> [TASK PROMPT]
Extract, from the records beneath this instruction, each line that contains the word "center".

(EXTRACTED RECORDS)

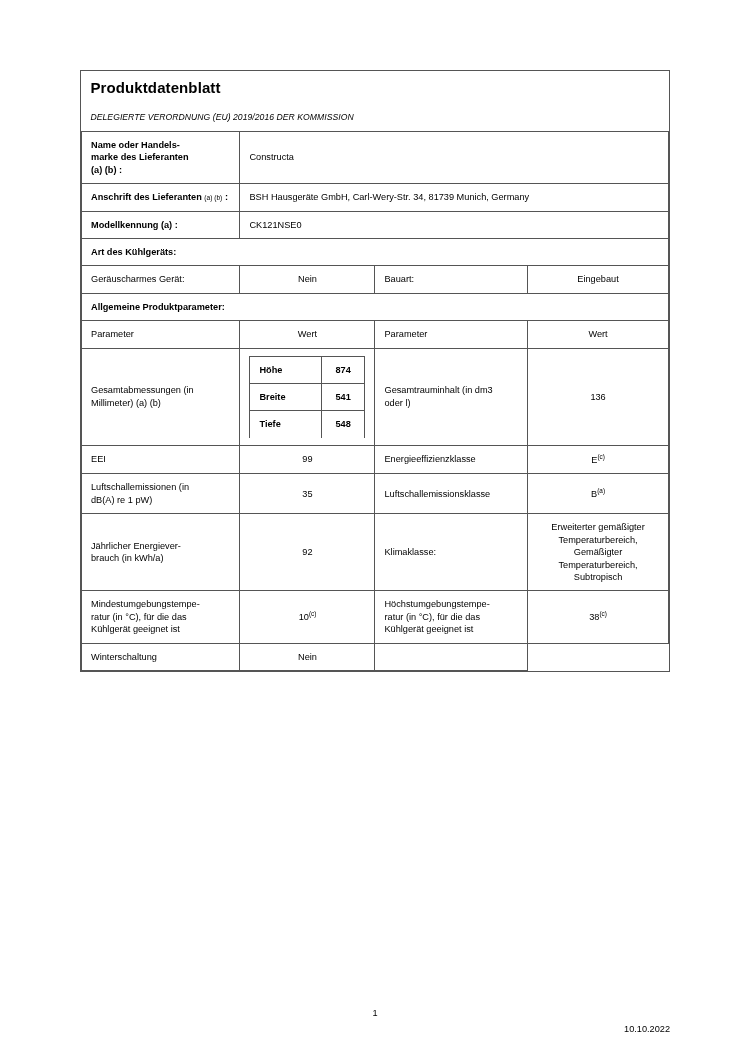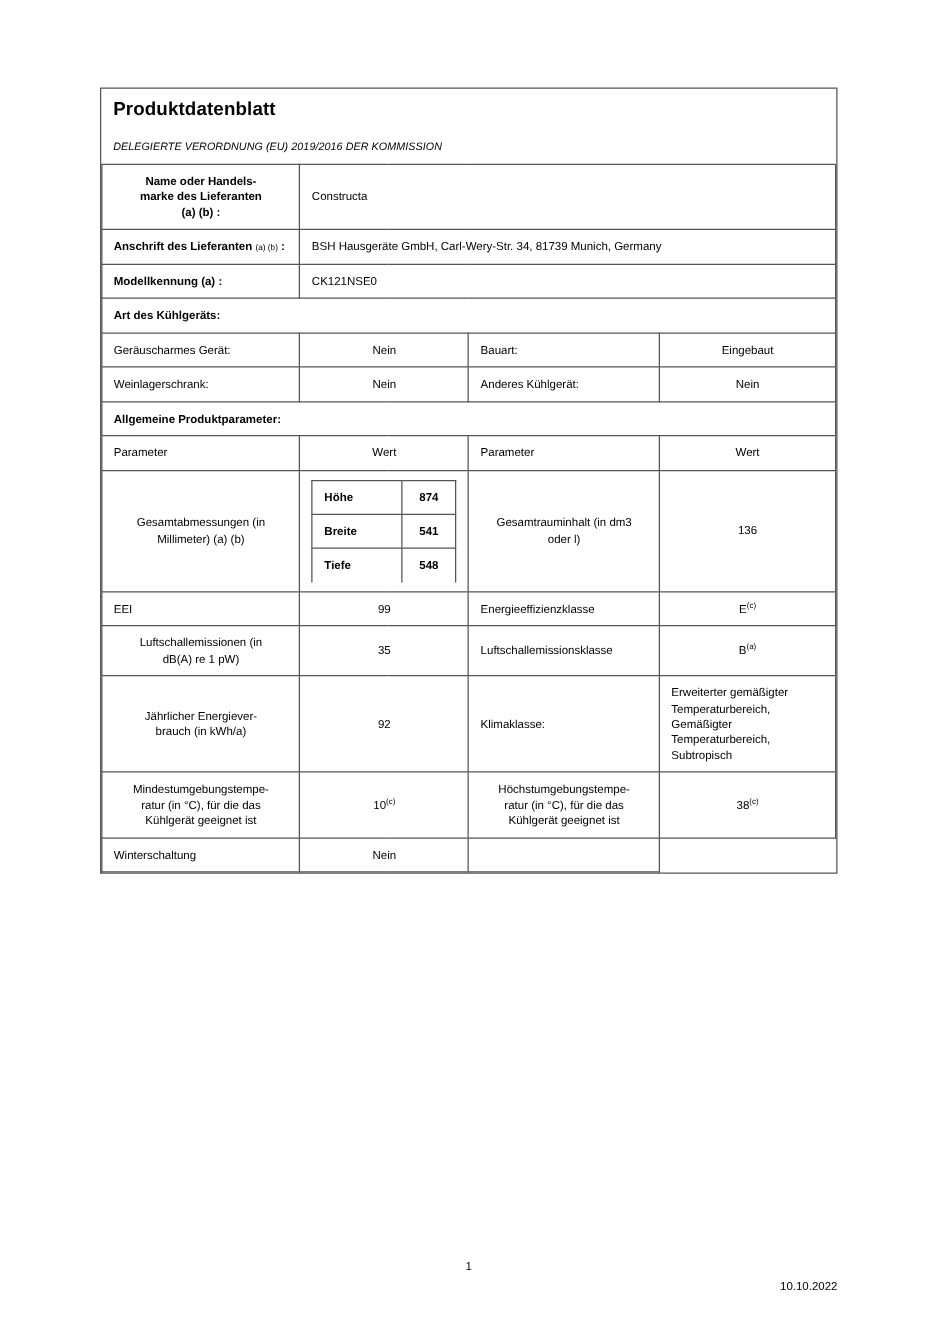--- a/index.html
+++ b/index.html
@@ -102,41 +102,42 @@
     width: 62%;
   }
   .dim-inner td.dim-value {
     text-align: center;
     margin-left: 44px;
   }
   td.nopad { padding: 0; }
   .climate {
     font-size: 9px;
     line-height: 1.45;
+    text-align: center;
   }
   .footer {
     position: absolute;
     left: 80px;
     top: 1008px;
     width: 590px;
     font-size: 9.2px;
   }
   .footer .pageno {
     position: absolute;
     left: 0;
     width: 590px;
     text-align: center;
   }
   .footer .date {
     position: absolute;
     right: 0;
     text-align: right;
     margin-top: 16px;
   }
-  .multiline { white-space: pre-line; text-align: center; }
+  .multiline { white-space: pre-line; }
 </style>
 </head>
 <body>
 
 <div class="page">
 
   <div class="sheet">
     <table class="datasheet">
       <colgroup>
         <col style="width:27%">
@@ -184,26 +185,20 @@
         <td class="lbl" colspan="5">Art des Kühlgeräts:</td>
       </tr>
 
       <tr>
         <td class="val">Geräuscharmes Gerät:</td>
         <td class="val center" colspan="2">Nein</td>
         <td class="val">Bauart:</td>
         <td class="val center">Eingebaut</td>
       </tr>
 
-      <tr>
-        <td class="val">Weinlagerschrank:</td>
-        <td class="val center" colspan="2">Nein</td>
-        <td class="val">Anderes Kühlgerät:</td>
-        <td class="val center">Nein</td>
-      </tr>
 
       <tr class="section-head">
         <td class="lbl" colspan="5">Allgemeine Produktparameter:</td>
       </tr>
 
       <tr>
         <td class="val">Parameter</td>
         <td class="val center" colspan="2">Wert</td>
         <td class="val">Parameter</td>
         <td class="val center">Wert</td>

(End EXTRACTED RECORDS)

> [EXPECTED ANSWER]
     text-align: center;
+    text-align: center;
     text-align: center;
-  .multiline { white-space: pre-line; text-align: center; }
         <td class="val center" colspan="2">Nein</td>
         <td class="val center">Eingebaut</td>
-        <td class="val center" colspan="2">Nein</td>
-        <td class="val center">Nein</td>
         <td class="val center" colspan="2">Wert</td>
         <td class="val center">Wert</td>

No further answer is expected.